Algunos economistas decretaron la muerte del estado de derecho: “la realidad ha superado a la legalidad”. Así, sin ruborizarse, sin detenerse a pensar en sus implicaciones. Consideran que ciertas normas son inaplicables en las circunstancias actuales; en particular, del contexto se derivaba que se referían a las reglas que regulan el cumplimiento de obligaciones contractuales y, de forma específica, las laborales.
Este despropósito, la idea de matar al derecho, les pareció razonable a muchos y tuvo eco favorable inmediato en algunos sectores, estos no asumieron que declarar a una sociedad anómica (sin normas) pone en riesgo el objetivo que persiguen quienes hicieron la declaración: enfrentar razonablemente una crisis sin precedentes. Los mismos llamaron a la negociación y a los acuerdos, una invocación mesurada y razonable que entibiaba el sálvese quien pueda.

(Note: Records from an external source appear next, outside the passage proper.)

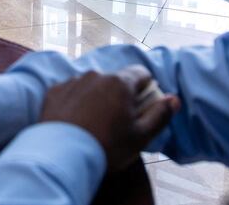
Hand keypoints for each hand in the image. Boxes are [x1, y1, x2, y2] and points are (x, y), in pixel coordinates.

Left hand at [40, 66, 179, 170]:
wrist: (62, 156)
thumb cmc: (107, 147)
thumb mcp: (141, 137)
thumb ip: (160, 115)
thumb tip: (174, 98)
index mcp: (120, 83)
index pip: (141, 73)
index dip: (146, 88)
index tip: (142, 105)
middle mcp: (95, 75)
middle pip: (115, 80)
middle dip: (119, 95)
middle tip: (117, 121)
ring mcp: (72, 81)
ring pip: (92, 85)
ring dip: (96, 97)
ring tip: (93, 123)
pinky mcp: (53, 91)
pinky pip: (71, 91)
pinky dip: (75, 101)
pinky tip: (75, 121)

Las normas jurídicas pueden estar mejor o peor elaboradas desde una perspectiva técnica; ser más o menos de nuestro agrado, en tanto más cercanas o alejadas de nuestra convicciones y valoraciones; podemos considerar que facilitan o entorpecen nuestros planes y proyectos; podemos estimarlas más o menos correctas, pero todas tiene en común que se redactan en momentos distintos al de su aplicación, se escriben para un futuro que a fin de cuentas es incierto, se espera algún nivel de estabilidad y unas determinadas condiciones que no afecten de forma sensible lo planificado. Cuando las circunstancias cambian de forma tan significativa, como en estos días, existen instrumentos para buscar la mejor interpretación posible de esas reglas, siguiendo dos principios que no pueden ser soslayados: la interpretación que más favorezca a los derechos humanos y la primacía de la dignidad humana.
En condiciones excepcionales se debe buscar el acuerdo, pero estos deben ser reales, no imposiciones unilaterales; se deben proponer alternativas y consensuarlas para beneficio mutuo. Espero que muchos trabajadores, más allá de las voces insensatas que se niegan a mirar esa nueva realidad, aceptarán acuerdo para mantener el empleo; los acreedores aceptarán fórmulas de pago consistentes con una realidad económica difícil; los arrendadores serán sensibles ante la falta de recursos de los arrendatarios; y, las partes en los contratos aceptarán nuevas condiciones para su cumplimiento. No se trata de eliminar normas y contratos, debe buscarse la mejor interpretación en función del cambio de circunstancias, sin abandonar la legalidad y abrazar opciones peligrosas para todos, especialmente a los que tienen una posición más débil en todo tipo de relación.
Las circunstancias deben llevarnos a repensar un ordenamiento de paternalismo estatal adverso a la innovación, el emprendimiento y la iniciativa de cualquier tipo, todo parece reducirse a la idea de que el Estado proveerá. Aceptar la idea de que “la realidad ha superado a la legalidad” pone en riesgo los derechos de todos.